Banks keep taking risks on offshore market funding: Fitch

global financial crisis director

2 February 2011
| By Ashleigh McIntyre |

The Australian banking system’s reliance on wholesale funding from offshore markets remains a key risk to its stability in 2011, according to a new report.

The Fitch Ratings report on Australia’s big four banks found that while they appear well positioned for the year ahead, their reliance on continued access to offshore markets for funding could prove risky in the short to medium term.

Fitch’s Financial Institutions group director, Tim Roche, said that the main reason Australian banks retained access to wholesale funding markets during the global financial crisis (GFC) was their asset quality.

“Nevertheless, the banks remain reliant on offshore wholesale markets, reinforcing the importance of maintaining strong balance sheets to ensure continued access,” he said.

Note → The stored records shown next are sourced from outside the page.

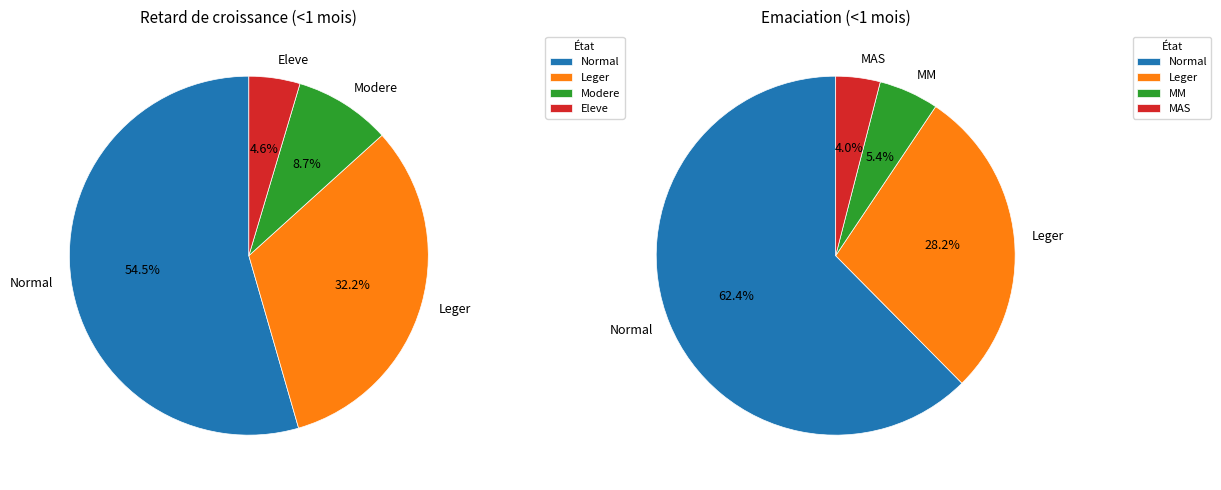

What percentage is NOT represented by 0?

45.5%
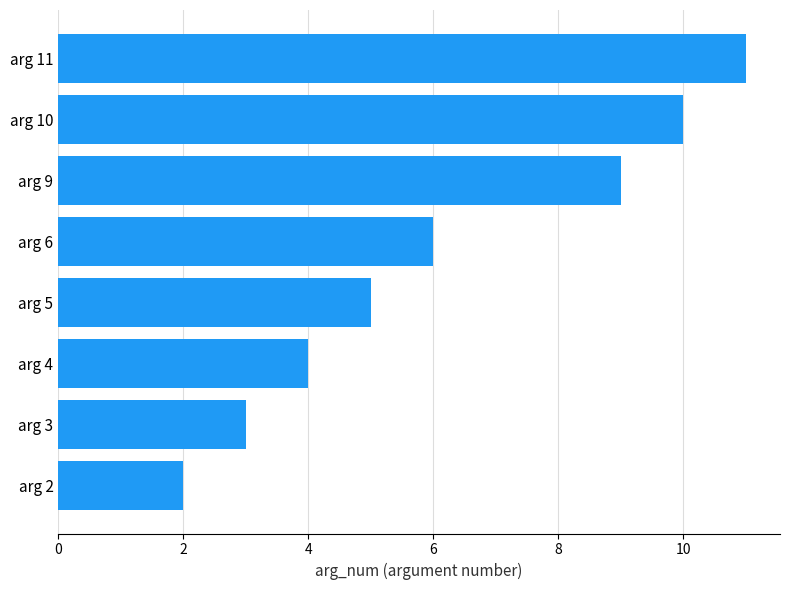

The value at arg 10 is 10. True or false?

True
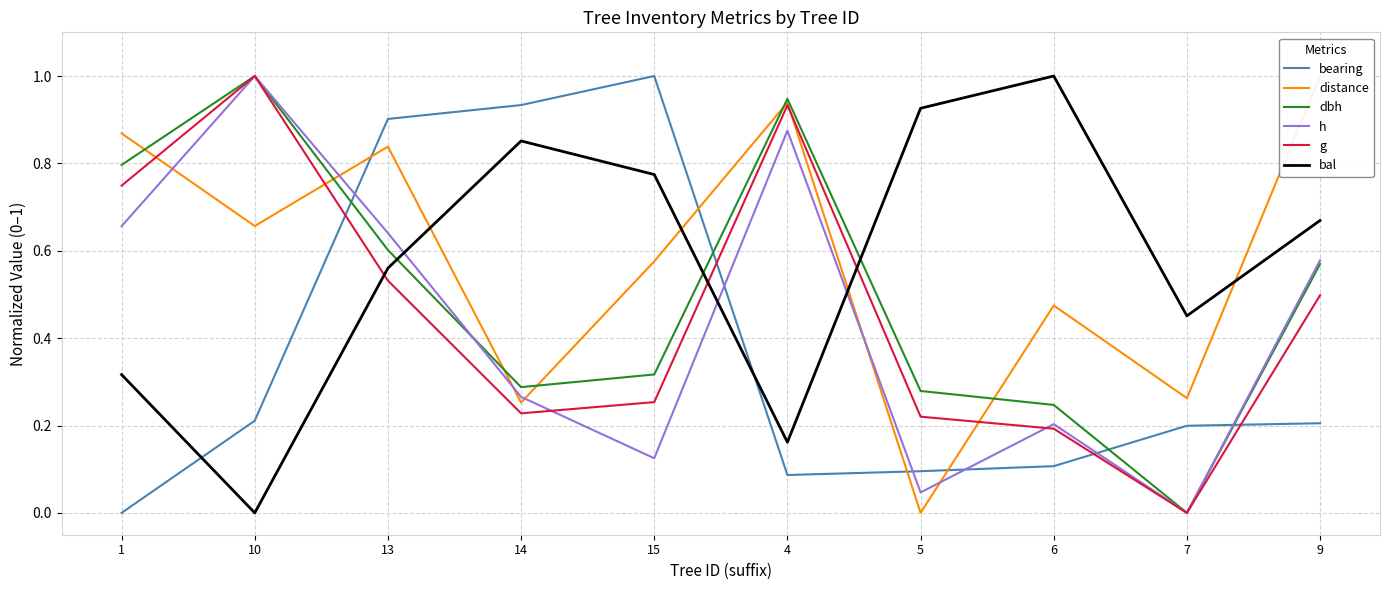

The value of h at 14 is 0.3. True or false?

True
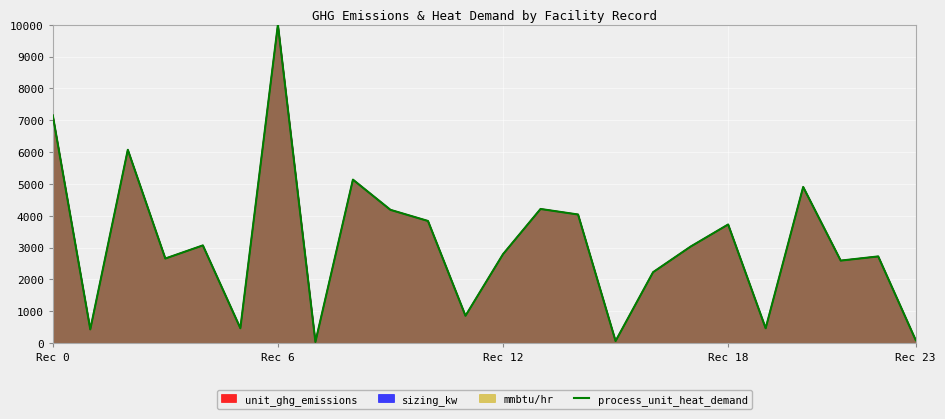

Which category has the highest value in the sizing_kw series?

Rec 6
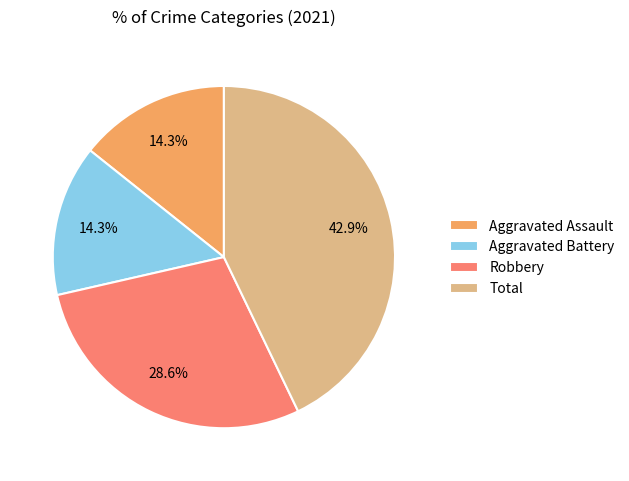

Does Total account for over 50% of the chart?

No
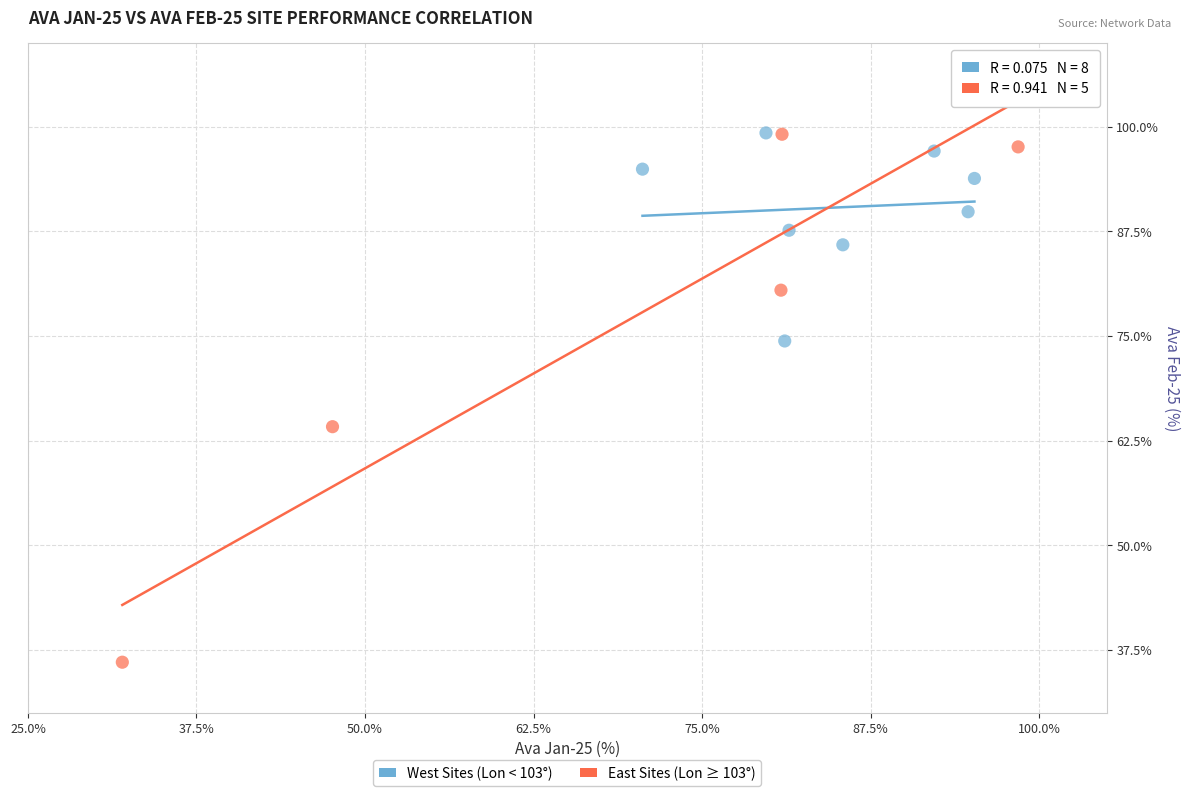

Which series has the largest Y range (max minus min)?

East Sites (Lon ≥ 103°)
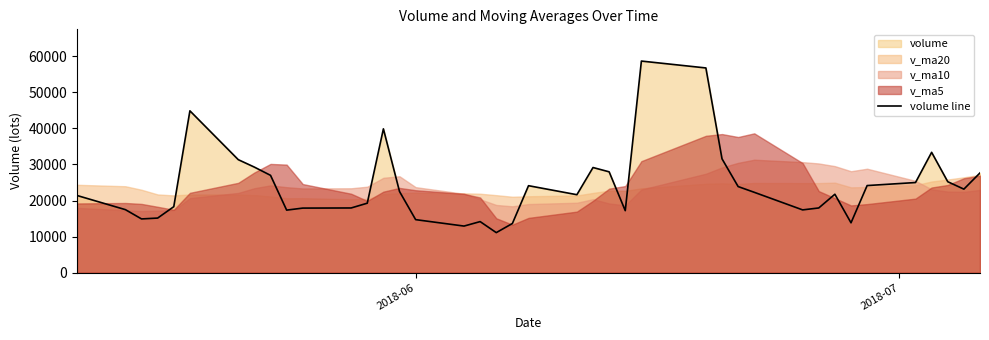

What is the minimum value for volume line?

11093.8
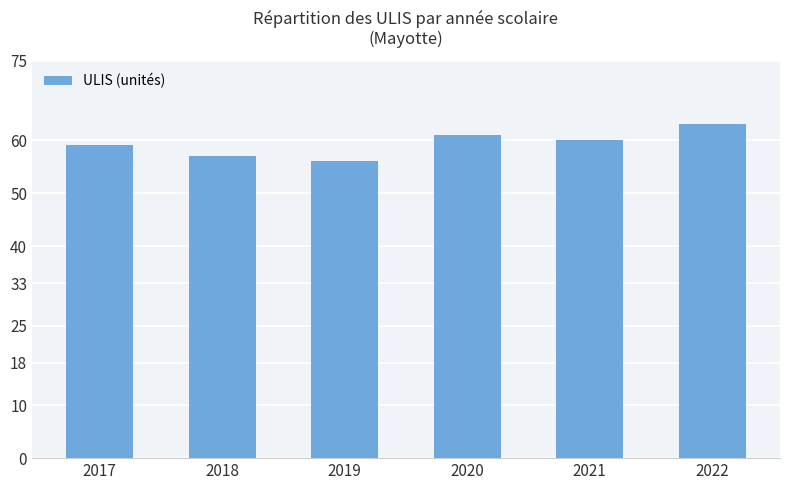

Count the number of categories in the chart.

6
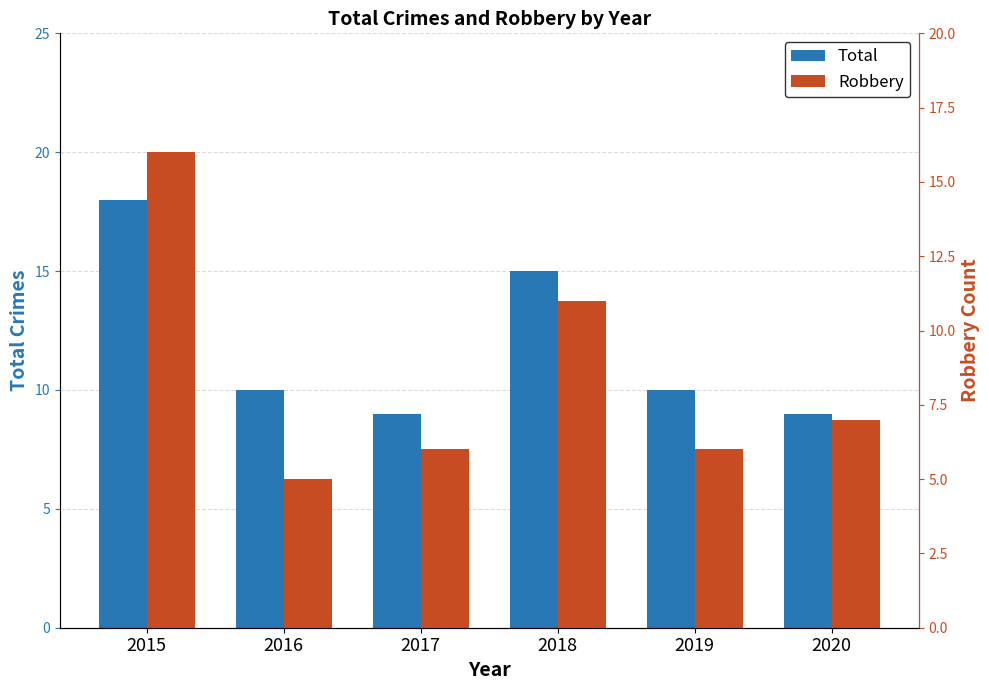

What is the difference between the maximum and minimum values in the Total series?

9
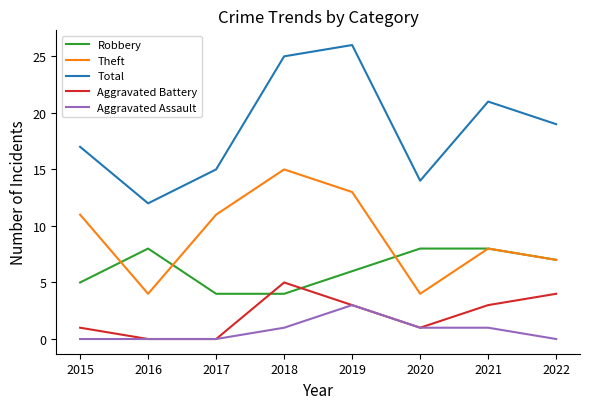

What is the difference between the maximum and minimum values in the Total series?

14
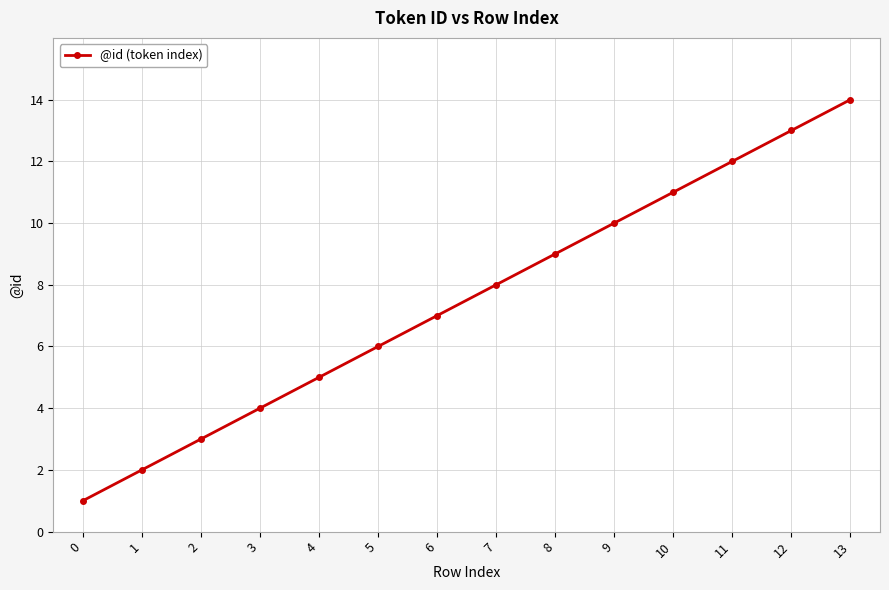

Does the chart have visible grid lines?

Yes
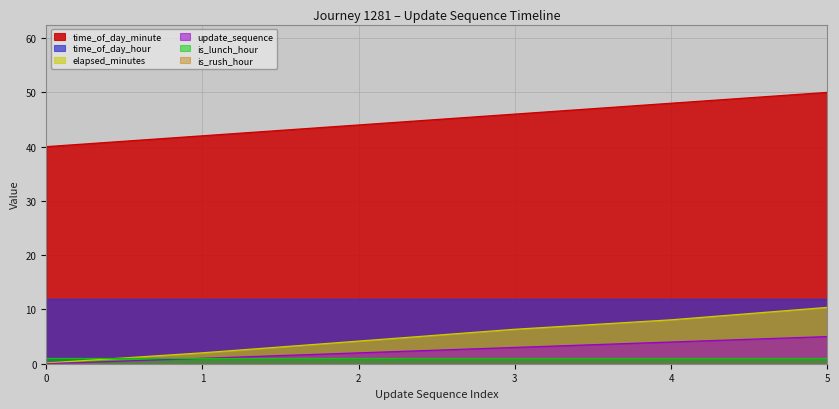

At which category is the sum across all series the highest?

5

To address this reliance, the report noted that Australian banks had increased their focus on deposit-gathering, reduced reliance on short-term wholesale funding, increased duration in long-term wholesale portfolios and further diversified those portfolios.

Banks have also strengthened their capital and liquidity positions, both in response to the GFC and in the anticipation of the implementation of the Basel III liquidity changes.

Despite improved performance during 2010 largely due to significant reductions in impairment charges, the report found that in 2011 operating profit growth was likely to moderate due to subdued system credit growth.